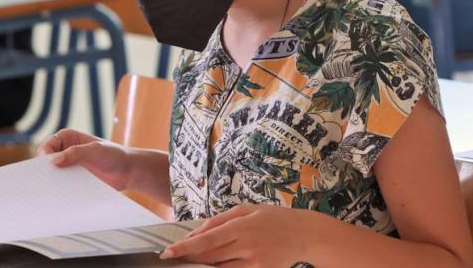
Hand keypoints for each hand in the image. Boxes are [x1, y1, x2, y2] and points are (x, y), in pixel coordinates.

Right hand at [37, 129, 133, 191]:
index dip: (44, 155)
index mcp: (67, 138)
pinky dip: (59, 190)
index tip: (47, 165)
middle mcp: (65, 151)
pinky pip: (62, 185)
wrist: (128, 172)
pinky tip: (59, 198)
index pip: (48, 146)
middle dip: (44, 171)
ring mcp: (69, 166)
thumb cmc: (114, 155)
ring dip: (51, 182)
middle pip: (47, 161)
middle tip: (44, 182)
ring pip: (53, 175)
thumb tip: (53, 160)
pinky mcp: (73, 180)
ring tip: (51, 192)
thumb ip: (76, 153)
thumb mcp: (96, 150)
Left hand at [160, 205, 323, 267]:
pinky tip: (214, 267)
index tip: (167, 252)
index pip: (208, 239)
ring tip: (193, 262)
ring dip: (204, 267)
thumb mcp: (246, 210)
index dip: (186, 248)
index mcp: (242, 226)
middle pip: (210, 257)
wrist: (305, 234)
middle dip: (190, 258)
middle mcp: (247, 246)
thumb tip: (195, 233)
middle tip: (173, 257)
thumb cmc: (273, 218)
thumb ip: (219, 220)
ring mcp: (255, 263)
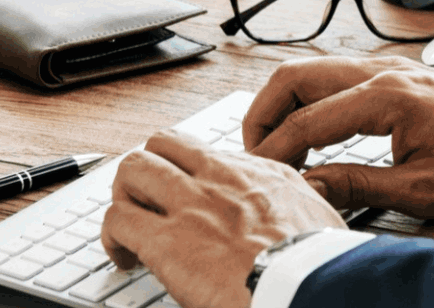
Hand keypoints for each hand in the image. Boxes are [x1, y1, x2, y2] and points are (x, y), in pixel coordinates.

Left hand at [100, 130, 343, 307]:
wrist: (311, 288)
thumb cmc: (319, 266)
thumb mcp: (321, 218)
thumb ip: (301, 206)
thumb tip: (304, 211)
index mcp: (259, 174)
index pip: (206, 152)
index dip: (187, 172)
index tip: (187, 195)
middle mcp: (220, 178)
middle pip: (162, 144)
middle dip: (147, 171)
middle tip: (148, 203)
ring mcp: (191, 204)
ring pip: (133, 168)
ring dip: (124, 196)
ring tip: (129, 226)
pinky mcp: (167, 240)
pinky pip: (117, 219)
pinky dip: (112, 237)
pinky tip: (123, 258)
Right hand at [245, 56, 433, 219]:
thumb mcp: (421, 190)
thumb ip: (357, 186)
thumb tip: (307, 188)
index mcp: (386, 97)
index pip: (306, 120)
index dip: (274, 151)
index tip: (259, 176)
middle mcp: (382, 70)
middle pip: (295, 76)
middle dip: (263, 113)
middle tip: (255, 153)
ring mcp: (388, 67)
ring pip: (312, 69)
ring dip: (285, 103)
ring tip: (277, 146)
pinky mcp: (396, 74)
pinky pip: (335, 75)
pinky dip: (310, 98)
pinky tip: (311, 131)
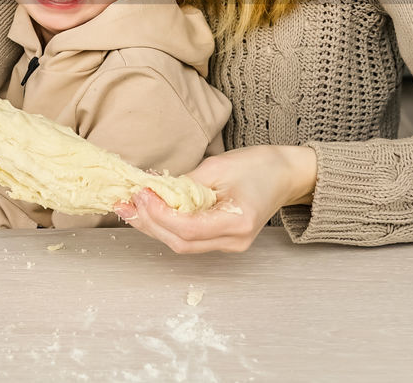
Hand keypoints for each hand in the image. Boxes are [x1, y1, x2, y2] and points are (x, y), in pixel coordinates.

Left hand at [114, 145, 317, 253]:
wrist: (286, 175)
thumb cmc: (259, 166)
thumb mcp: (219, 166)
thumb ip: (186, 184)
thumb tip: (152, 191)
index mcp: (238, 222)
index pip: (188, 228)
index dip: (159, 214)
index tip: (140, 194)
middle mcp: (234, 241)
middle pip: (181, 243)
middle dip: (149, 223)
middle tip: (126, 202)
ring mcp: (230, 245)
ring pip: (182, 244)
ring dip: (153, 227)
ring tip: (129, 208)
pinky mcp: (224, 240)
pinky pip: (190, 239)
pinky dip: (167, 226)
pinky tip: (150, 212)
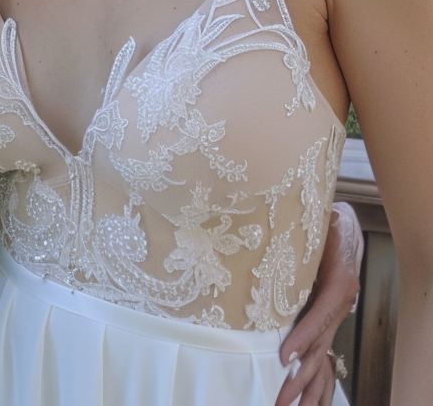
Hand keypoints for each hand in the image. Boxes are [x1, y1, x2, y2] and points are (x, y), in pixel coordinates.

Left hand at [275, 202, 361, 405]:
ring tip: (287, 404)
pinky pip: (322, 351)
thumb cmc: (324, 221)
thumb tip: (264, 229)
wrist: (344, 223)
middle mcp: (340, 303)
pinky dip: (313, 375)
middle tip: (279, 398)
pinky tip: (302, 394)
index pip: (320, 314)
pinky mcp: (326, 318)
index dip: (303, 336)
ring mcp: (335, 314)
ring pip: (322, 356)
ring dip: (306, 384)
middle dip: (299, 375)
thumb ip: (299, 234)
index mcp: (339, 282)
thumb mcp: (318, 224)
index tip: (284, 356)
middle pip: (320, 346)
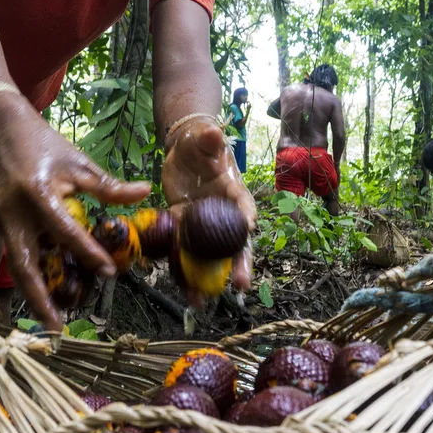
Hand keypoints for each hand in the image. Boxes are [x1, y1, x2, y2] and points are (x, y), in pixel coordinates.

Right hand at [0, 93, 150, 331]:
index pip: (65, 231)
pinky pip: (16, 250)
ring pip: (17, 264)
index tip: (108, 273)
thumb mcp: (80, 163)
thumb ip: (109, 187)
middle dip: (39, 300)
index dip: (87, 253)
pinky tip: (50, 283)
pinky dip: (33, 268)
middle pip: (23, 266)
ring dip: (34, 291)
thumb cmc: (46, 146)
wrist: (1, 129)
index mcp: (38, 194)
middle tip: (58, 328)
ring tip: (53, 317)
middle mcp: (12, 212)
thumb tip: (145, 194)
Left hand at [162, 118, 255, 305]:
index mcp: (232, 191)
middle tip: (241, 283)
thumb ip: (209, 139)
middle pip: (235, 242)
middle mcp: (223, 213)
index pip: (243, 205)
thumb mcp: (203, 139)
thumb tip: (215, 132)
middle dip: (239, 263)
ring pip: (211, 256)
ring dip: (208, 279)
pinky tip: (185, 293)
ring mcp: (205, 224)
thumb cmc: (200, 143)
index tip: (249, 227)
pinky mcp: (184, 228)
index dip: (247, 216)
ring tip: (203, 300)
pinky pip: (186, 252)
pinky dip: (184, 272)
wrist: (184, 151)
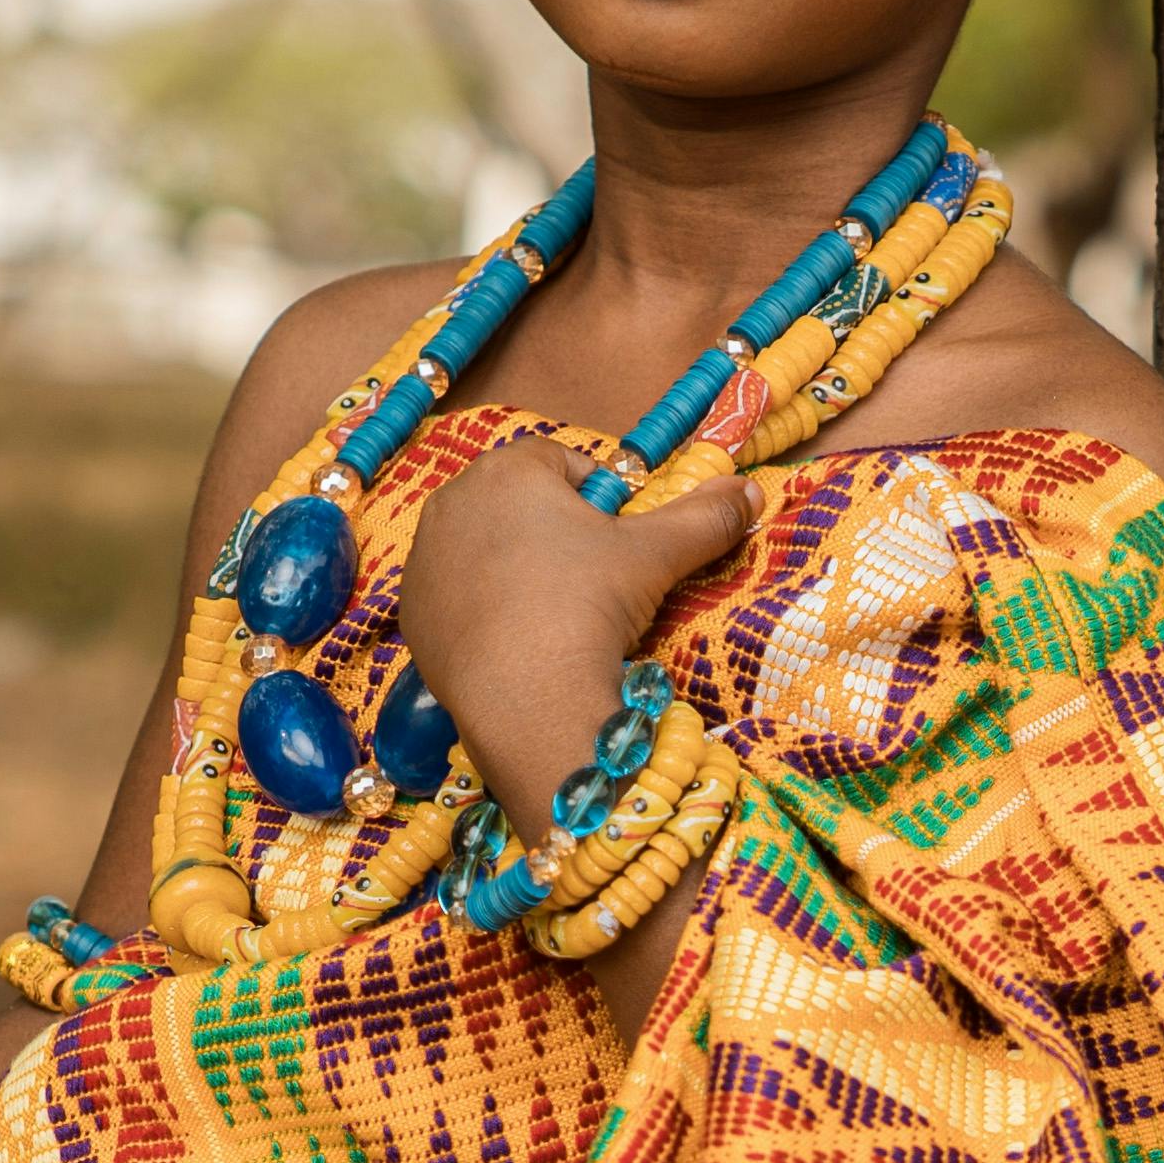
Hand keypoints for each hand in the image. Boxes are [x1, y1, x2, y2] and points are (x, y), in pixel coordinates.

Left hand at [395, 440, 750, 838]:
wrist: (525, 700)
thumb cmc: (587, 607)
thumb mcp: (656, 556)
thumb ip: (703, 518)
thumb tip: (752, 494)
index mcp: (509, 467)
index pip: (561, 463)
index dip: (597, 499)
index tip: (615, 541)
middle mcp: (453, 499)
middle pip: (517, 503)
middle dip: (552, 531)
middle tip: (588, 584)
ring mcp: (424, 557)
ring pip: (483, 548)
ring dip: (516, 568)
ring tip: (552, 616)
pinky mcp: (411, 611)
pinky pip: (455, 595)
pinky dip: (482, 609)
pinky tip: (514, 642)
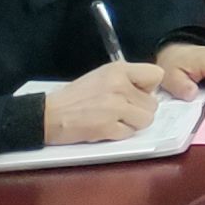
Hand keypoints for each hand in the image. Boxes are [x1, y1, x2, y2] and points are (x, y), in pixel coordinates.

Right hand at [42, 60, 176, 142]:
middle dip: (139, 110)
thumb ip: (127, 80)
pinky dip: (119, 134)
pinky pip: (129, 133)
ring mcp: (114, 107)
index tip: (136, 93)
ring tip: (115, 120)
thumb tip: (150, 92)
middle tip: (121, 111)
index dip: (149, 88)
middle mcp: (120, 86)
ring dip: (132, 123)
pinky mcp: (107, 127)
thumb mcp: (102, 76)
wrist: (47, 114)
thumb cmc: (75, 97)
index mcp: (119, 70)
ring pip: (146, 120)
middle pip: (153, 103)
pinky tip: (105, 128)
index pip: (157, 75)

- What the exercise asks: Your answer must be an exact reproduction of all entries, containing no pictures.

- Output for this exercise:
Hand keypoints for each hand in the image. Boxes are [x1, y1, x2, y2] and points are (x, y), in pixel coordinates.

Right hand at [37, 129, 133, 191]:
index dip: (44, 155)
index mcp: (67, 138)
pinky dip: (59, 190)
index tip: (47, 165)
middle mcp: (65, 151)
pinky pip: (62, 185)
wrist: (128, 172)
pinky tip: (59, 198)
index pip: (48, 146)
middle dip: (44, 171)
ring mcp: (69, 166)
thumb cmc: (114, 155)
ring dip: (51, 182)
middle pip: (47, 161)
middle tip: (44, 182)
ring pip: (53, 175)
thumb tip: (53, 160)
pinky mcp: (73, 180)
ring tip: (51, 192)
thumb ip: (76, 153)
thumb mcp: (96, 150)
Left hand at [160, 205, 323, 267]:
pinky tip: (214, 267)
index tip: (167, 252)
index pip: (208, 239)
ring tip: (193, 262)
ring dip: (204, 267)
thumb mcp: (246, 210)
index dip: (186, 248)
index mcp: (242, 226)
middle pip: (210, 257)
wrist: (305, 234)
middle dip: (190, 258)
middle mcp: (247, 246)
thumb tip: (195, 233)
middle tip: (173, 257)
thumb cmc: (273, 218)
thumb ip: (219, 220)
ring mcp: (255, 263)
Hand keypoints for each hand in the image. Boxes are [x1, y1, x2, y2] and points are (x, y), in pixel coordinates.

Left hand at [100, 130, 343, 307]:
wrist: (311, 288)
thumb cmc: (319, 266)
thumb mcp: (321, 218)
thumb ip: (301, 206)
thumb tip: (304, 211)
index mcp: (259, 174)
index pip: (206, 152)
index dip: (187, 172)
index tip: (187, 195)
middle mcp: (220, 178)
middle pip: (162, 144)
middle dip: (147, 171)
middle tip: (148, 203)
ring mcp: (191, 204)
ring pip: (133, 168)
ring dip: (124, 196)
ring tip: (129, 226)
pinky mcp: (167, 240)
pinky pip: (117, 219)
pinky dip: (112, 237)
pinky tip: (123, 258)
Right hand at [245, 56, 433, 219]:
thumb mcp: (421, 190)
thumb ip: (357, 186)
thumb tip: (307, 188)
index mcp: (386, 97)
index pip: (306, 120)
index dip: (274, 151)
index tip: (259, 176)
middle mcp: (382, 70)
middle pip: (295, 76)
middle dip: (263, 113)
middle tip: (255, 153)
ring mcp: (388, 67)
ring pip: (312, 69)
ring dip: (285, 103)
ring tip: (277, 146)
pinky mcp: (396, 74)
pinky pip: (335, 75)
pinky dip: (310, 98)
pinky tip: (311, 131)
Hand keypoints for each hand in the image. Boxes are [x1, y1, x2, y2] and points are (x, y), in pixel coordinates.

Left hand at [114, 145, 317, 253]:
wrist: (286, 175)
thumb cmc: (259, 166)
thumb mcp: (219, 166)
thumb ip: (186, 184)
thumb tip: (152, 191)
index mcp: (238, 222)
index pip: (188, 228)
index dip: (159, 214)
index tip: (140, 194)
middle mcp: (234, 241)
middle pip: (181, 243)
middle dip: (149, 223)
middle tip: (126, 202)
ring mcp: (230, 245)
ring pip: (182, 244)
ring dip: (153, 227)
ring tip: (129, 208)
pinky mcp: (224, 240)
pinky pip: (190, 239)
pinky dip: (167, 226)
pinky tip: (150, 212)
Hand keypoints for each hand in the image. Boxes are [x1, y1, x2, y2] and points are (x, y), in pixel coordinates.

Left hand at [275, 202, 361, 405]:
ring tip: (287, 404)
pinky pip: (322, 351)
thumb cmc: (324, 221)
thumb tip: (264, 229)
wrist: (344, 223)
middle mcp: (340, 303)
pinky dip: (313, 375)
middle tip: (279, 398)
pinky tip: (302, 394)
index pip: (320, 314)
pinky mcp: (326, 318)
index dip: (303, 336)
ring mcp: (335, 314)
ring pip: (322, 356)
ring dip: (306, 384)
middle dip: (299, 375)
thumb ip: (299, 234)
index mcp: (339, 282)
thumb mcp: (318, 224)
index tip: (284, 356)
middle pip: (320, 346)
Hand keypoints for each hand in the image. Boxes are [x1, y1, x2, y2] and points are (x, y), in pixel coordinates.

Right hand at [0, 93, 150, 331]:
index pip: (65, 231)
pinky pip: (16, 250)
ring pip: (17, 264)
index tip: (108, 273)
thumb mcp: (80, 163)
thumb ip: (109, 187)
middle dip: (39, 300)
index dip: (87, 253)
pinky tip: (50, 283)
pinky dip: (33, 268)
middle pip: (23, 266)
ring dip: (34, 291)
thumb cmc: (46, 146)
wrist: (1, 129)
index mcp: (38, 194)
middle tip: (58, 328)
ring tip: (53, 317)
middle mcp: (12, 212)
thumb tip: (145, 194)
Left hand at [162, 118, 255, 305]:
index mcp: (232, 191)
middle tip: (241, 283)
thumb ip: (209, 139)
middle pip: (235, 242)
middle mcp: (223, 213)
index pip: (243, 205)
thumb mcp: (203, 139)
thumb tip: (215, 132)
middle dip: (239, 263)
ring pip: (211, 256)
ring dip: (208, 279)
pinky tip: (185, 293)
ring mcp: (205, 224)
thumb cmc: (200, 143)
index tip: (249, 227)
pinky mcp: (184, 228)
index dip: (247, 216)
ring tip: (203, 300)
pinky pip: (186, 252)
pinky dip: (184, 272)
wrist: (184, 151)
Hand keypoints for each hand in the image. Boxes are [x1, y1, x2, y2] and points are (x, y), in pixel coordinates.

Left hand at [395, 440, 750, 838]:
wrist: (525, 700)
thumb cmc: (587, 607)
thumb mcp: (656, 556)
thumb ip: (703, 518)
thumb tip: (752, 494)
index mcp: (509, 467)
index pip: (561, 463)
index dip: (597, 499)
index tip: (615, 541)
middle mcp: (453, 499)
middle pip: (517, 503)
middle dip: (552, 531)
middle tip: (588, 584)
ring mcp: (424, 557)
ring pip: (483, 548)
ring dip: (516, 568)
ring tip: (552, 616)
pinky mcp: (411, 611)
pinky pip: (455, 595)
pinky dip: (482, 609)
pinky tip: (514, 642)
Hand keypoints for each hand in the image. Boxes are [x1, y1, x2, y2] and points are (x, y), in pixel coordinates.

Right hand at [42, 60, 176, 142]:
middle dip: (139, 110)
thumb ip: (127, 80)
pinky dip: (119, 134)
pinky pip: (129, 133)
ring mcp: (114, 107)
index tip: (136, 93)
ring tip: (115, 120)
thumb tip: (150, 92)
middle tip: (121, 111)
index dip: (149, 88)
middle mcp: (120, 86)
ring dip: (132, 123)
pinky mcp: (107, 127)
thumb mcp: (102, 76)
wrist: (47, 114)
thumb cmc: (75, 97)
index mcp: (119, 70)
ring pip: (146, 120)
middle pip: (153, 103)
pinky tip: (105, 128)
index pip: (157, 75)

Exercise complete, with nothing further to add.